Congo Free State, now called Independent State of the Congo, developed out of the Association Internationale formed by Leopold II., king of the Belgians, was recognised as a state by the European Powers in conference at Berlin in 1885. At first under the sovereignty of Leopold as an individual, it was by him made over, with all his sovereign rights, to Belgium in 1890, and Belgium reserved the right of annexing it at the end of ten years. The state comprises a small strip of territory north of the Congo River, from its mouth to Manyanga, thence it is bounded N. by the Congo River (with French Congo to the northwards) to the Mobangi, thence to the NE. watershed of the Congo basin, eastwards to 30° E. long., and southwards to near Lake Bangweolo, westwards to the Kassai River sources, and thence by a zigzag to the Kwango, and then to the Congo at Nokki (the south bank of the river from that point being Portuguese). The state borders accordingly on French Congo, several minor native states, the Equatorial province, the British East Africa Company's sphere and Uganda, German East Africa, the British sphere on the S. (Zambesia), and Portuguese territory on the W. and SW. The west shore of Lake Tanganyika belongs to the Congo State.

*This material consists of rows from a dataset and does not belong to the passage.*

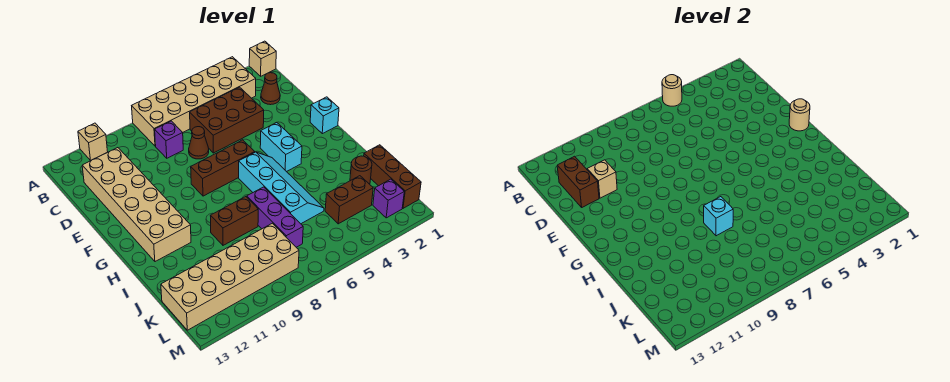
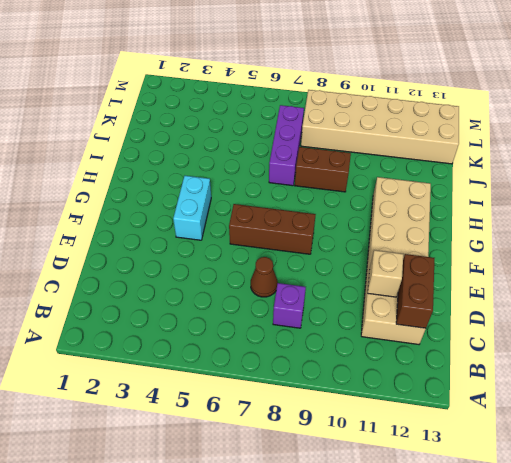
none -> tan 1x1 brick [249,41,276,76]
none -> tan 2x6 brick [132,57,256,146]
none -> tan 1x1 brick [78,123,108,160]

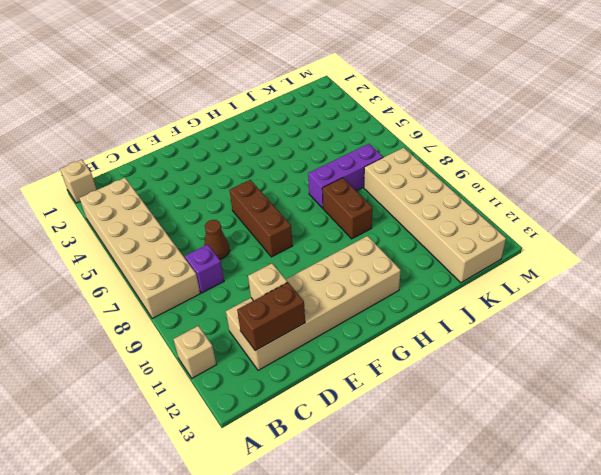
none -> brown 1x1 cone [261,73,280,105]
none -> brown 2x3 brick [190,87,264,153]
none -> cyan 1x1 brick [310,97,339,134]

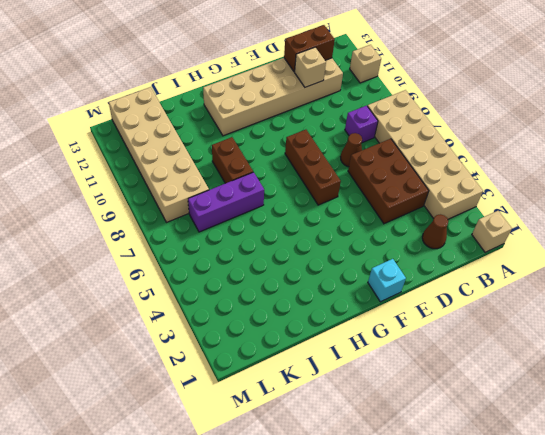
none -> cyan 1x2 brick [260,122,302,172]
none -> cyan 2x4 slope [239,152,324,224]
none -> brown 1x3 brick [364,145,421,208]

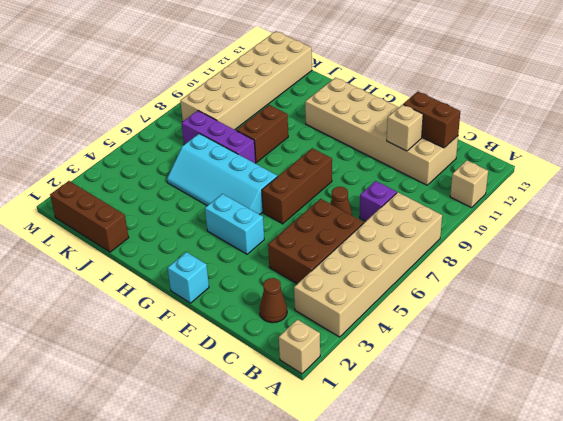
none -> brown 1x1 round brick [350,156,372,184]
none -> brown 1x2 brick [325,176,373,224]
none -> purple 1x1 brick [373,179,404,218]

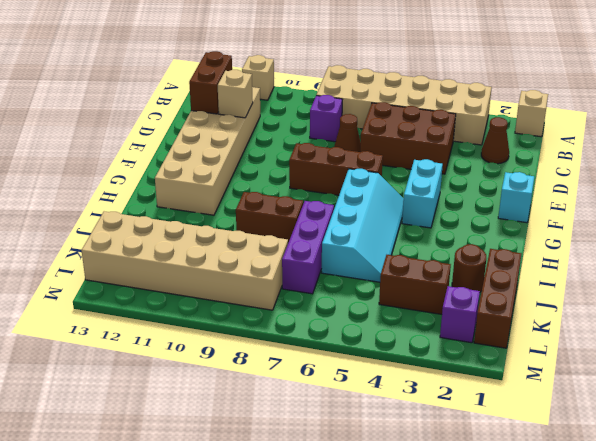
none -> tan 1x1 round brick [662,75,682,106]
none -> tan 1x1 round brick [789,99,810,131]
none -> cyan 1x1 brick [704,197,733,236]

The Congo Free State is governed by an administrative bureau at Brussels, consisting of three secretariats - Control, Finance, and Foreign Affairs, under the direct supervision of His Majesty the King of the Belgians; also by an administrator on the Congo who has his headquarters at Boma, 60 miles from the sea, on the right bank of the river. Its present income is derived from an endowment of £40,000 a year bestowed upon it by the King of the Belgians, a loan from Belgium, from taxes, dues, and the sale and letting of public lands. The state, formerly allowing free imports, was allowed in 1890 to impose duties. The annual revenue is about 2S,000,000 francs. The inhabitants of the Congo basin belong to what has been termed the Bantu race. They are a happy, inoffensive people, not so dark as the Fan or Ethiopian. Split up into numberless tribal communities, they can offer but slight resistance to the advance of civilisation; and as they are born traders, they take very readily to commerce. The dialects throughout the country are very numerous, but many of them would appear to have a common origin. Pop. from twenty to thirty millions. The climate is purely tropical, the average temperature ranging between 78° and 82°. Malarial fevers, especially on the coast, are not infrequent. The interior is healthier than the coast. The principal products are ivory, palm-oil, palm-kernels, india-rubber, various gums, ground-nuts, camwood, beeswax, orchilla, etc. Wild coffee, tobacco, and hill rice are cultivated on the upper river, also various kinds of maize and sorghum. The annual value of the special exports (principally ivory, palm-oil and kernels, coffee and caoutchouc) from the Congo is about 50,000,000 francs (general exports, 57,000,000 francs), and of the general imports 21,000,000 francs. As Belgium had not exercised the right of annexing it, the Free State was in 1905 still nominally an independent state managed like a colony; and the administration was charged with allowing systematic cruelty in enforcing labour and extorting produce and taxes.

See works on the Congo State and River by Stanley (1885), Bentley, Ward, and Johnston (1895), and, impeaching the administration for cruelty, Fox Bourne (1903) and Guy Burrows (1903); French books by Alexis, Coquilhat, Dupont, Jeannent, Wauters, Allart, and Bour-guignon (1898); the German work by Pechuel-Loesche; Silva White's Development of Africa (1890), Scott Keltie's Partition of Africa (1895), and Sir H. Johnston's Colonization of Africa (1899). For French Congo, see Gaboon.